CHAPTER XVII

BUILT ON THE SAND

"Your mother has had a very special guest of some sort and was closeted with her all the afternoon; I suppose she is tired out; she looked so when I met her in the hall."

This was Mrs. Erskine Burnham's explanation to her husband of his mother's absence from the dinner table. They had waited for her a few minutes, then sent a maid to her room, who had reported that Mrs. Burnham was tired and did not care for dinner.

Erskine, on hearing it, had made a movement to rise, a troubled look on his face, and then had waited for his wife's word.
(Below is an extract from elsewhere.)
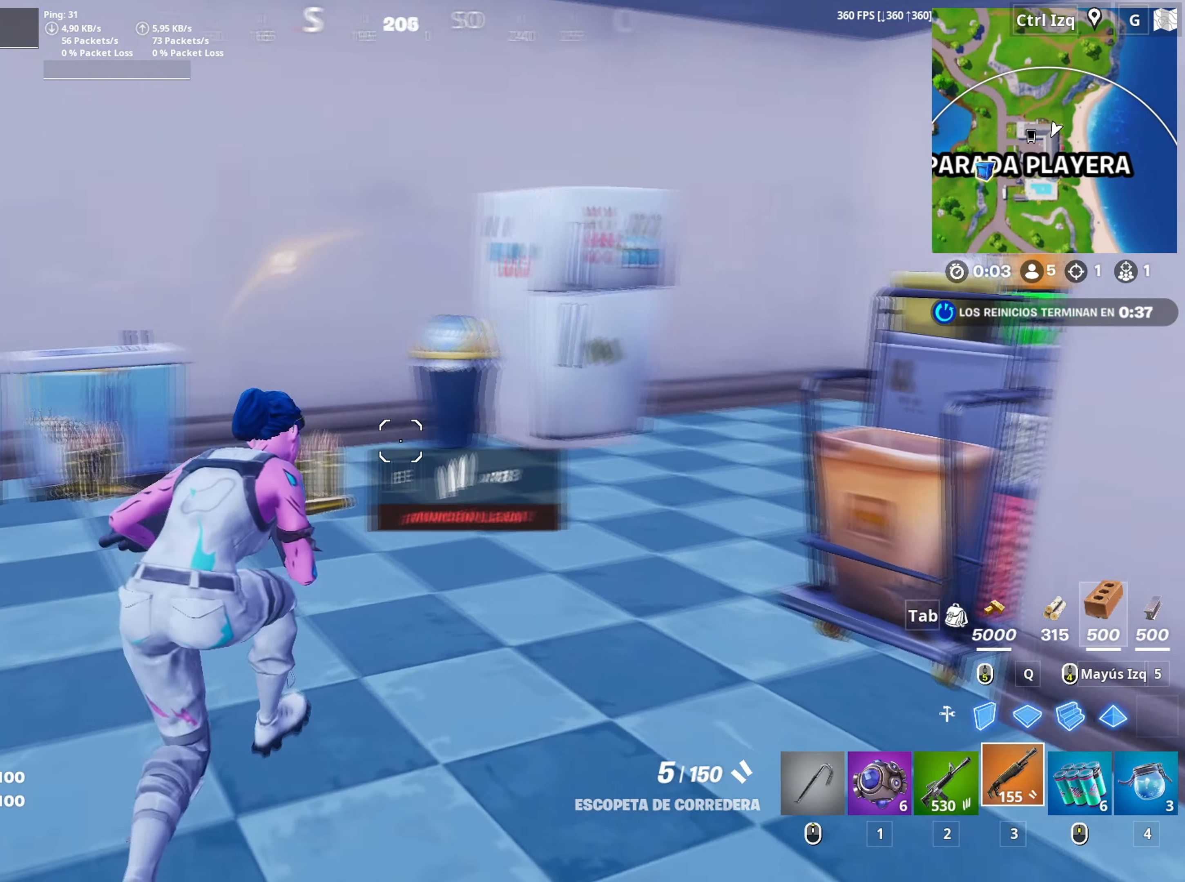
{"keys": ["w"], "mouse": [], "mouse_move": "still", "events": []}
"A guest in her own room? That is unusual for mother, isn't it? Who was it?"

"How should I know? I wasn't enlightened. When I reached home soon after luncheon, I asked Nannie who had been here, and among others she mentioned a young lady who had asked very particularly to see 'Madame Burnham,' and said that after a while she took the lady to her own sitting room, and she was there yet. She left but a few minutes before you came, a very stylish-looking person, indeed, and quite young. It is fortunate that she did not stay for dinner, as I supposed she would, having spent the day, or I might have been seized with a fit of jealousy."

"Did you say my mother looked worn? Were you in her room?"

"No, indeed! I did not presume; I all but ran against her in the hall, and thought she looked older than usual."

"She may have had some unpleasant news; I think I will run up and see her."